Although this scaling might not seem very illuminating, it actually tells us that chemistry has the so-called scale-free structure similar to that of the World Wide Web, the Internet, metabolic networks and even societies. This scale-free architecture is akin to a fractal in the sense that the structural/connectivity motifs characterizing the entire network repeat themselves in all of its sub-networks. Another distinguishing feature of being scale-free is the presence of highly connected 'hub' molecules directly analogous to the hubs of the airline system (Atlanta, Chicago, London, Frankfurt and so on) facilitating transportation from one poorly connected airport to another. ... The more times a molecule has been used as a synthetic substrate (that is, the larger its kout) in the past, the higher the chances it will be used again in the future; similarly, the higher its kin, the more likely it is that chemists will try to make it by a new reaction. Colloquially speaking, molecular 'celebrities' are becoming ever more popular.

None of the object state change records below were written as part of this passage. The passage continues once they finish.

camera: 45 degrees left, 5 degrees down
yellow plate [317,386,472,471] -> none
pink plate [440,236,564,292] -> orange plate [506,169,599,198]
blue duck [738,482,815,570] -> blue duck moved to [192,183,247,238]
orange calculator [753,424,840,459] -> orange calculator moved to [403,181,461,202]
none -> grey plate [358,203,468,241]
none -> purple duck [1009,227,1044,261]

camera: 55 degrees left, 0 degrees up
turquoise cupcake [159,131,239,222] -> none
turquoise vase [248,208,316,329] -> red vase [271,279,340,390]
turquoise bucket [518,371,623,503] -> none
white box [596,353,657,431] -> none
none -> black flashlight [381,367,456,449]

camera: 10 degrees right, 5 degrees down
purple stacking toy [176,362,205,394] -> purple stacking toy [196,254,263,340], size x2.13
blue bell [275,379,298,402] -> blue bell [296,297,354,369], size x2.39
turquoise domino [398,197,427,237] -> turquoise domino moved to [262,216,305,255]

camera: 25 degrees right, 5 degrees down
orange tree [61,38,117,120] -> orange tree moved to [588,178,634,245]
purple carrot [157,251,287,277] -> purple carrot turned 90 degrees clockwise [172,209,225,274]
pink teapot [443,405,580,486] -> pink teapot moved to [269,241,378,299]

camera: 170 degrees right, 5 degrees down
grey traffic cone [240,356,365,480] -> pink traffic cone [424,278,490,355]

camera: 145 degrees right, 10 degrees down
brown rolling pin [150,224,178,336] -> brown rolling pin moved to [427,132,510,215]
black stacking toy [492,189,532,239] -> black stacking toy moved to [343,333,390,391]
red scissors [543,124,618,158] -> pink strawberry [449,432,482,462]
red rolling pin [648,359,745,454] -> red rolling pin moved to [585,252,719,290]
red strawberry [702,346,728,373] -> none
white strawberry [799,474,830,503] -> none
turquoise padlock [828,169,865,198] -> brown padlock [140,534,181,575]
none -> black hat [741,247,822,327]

-Grzybowski, Bishop, Kowalczyk, and Wilmer in The 'wired' universe of organic chemistry from Nature Chemistry

This second paper on the subject of power laws and synthetic organic chemistry (previous paper) is chock full of interesting and potentially useful observations on the principles behind the art, science, and business of synthetic organic chemistry.

Whether you're a chemical supplier looking to optimize return on investment or an assistant professor struggling to do 'relevant' research, this article is a must-read.

Take this, for example:

Suppose a speciality-chemicals company produces P products. A relevant question one might ask is then what set of substrates, S, and reaction pathways should the company use to minimize its overall production cost? ... The link between this general formulation and the architecture of the network is the correlation between the cost of a substrate and its local network connectivity. Analysis of specific substances reveals that synthetically popular substances are less expensive than poorly connected ones, with the cost per mole being proportional to the inverse square root of the molecule's network connectivity ... . Using this cost relation, stochastic search algorithms (based on simulated annealing Monte Carlo optimization) can be back-propagated from the products to find optimal substrates, which minimize the total production costs, Ctot. ...

This kind of analysis is groundbreaking because it uses cheminformatics to link mathematical models used for years in other fields with the business and science of organic chemistry. It's a perspective rarely taken and long overdue.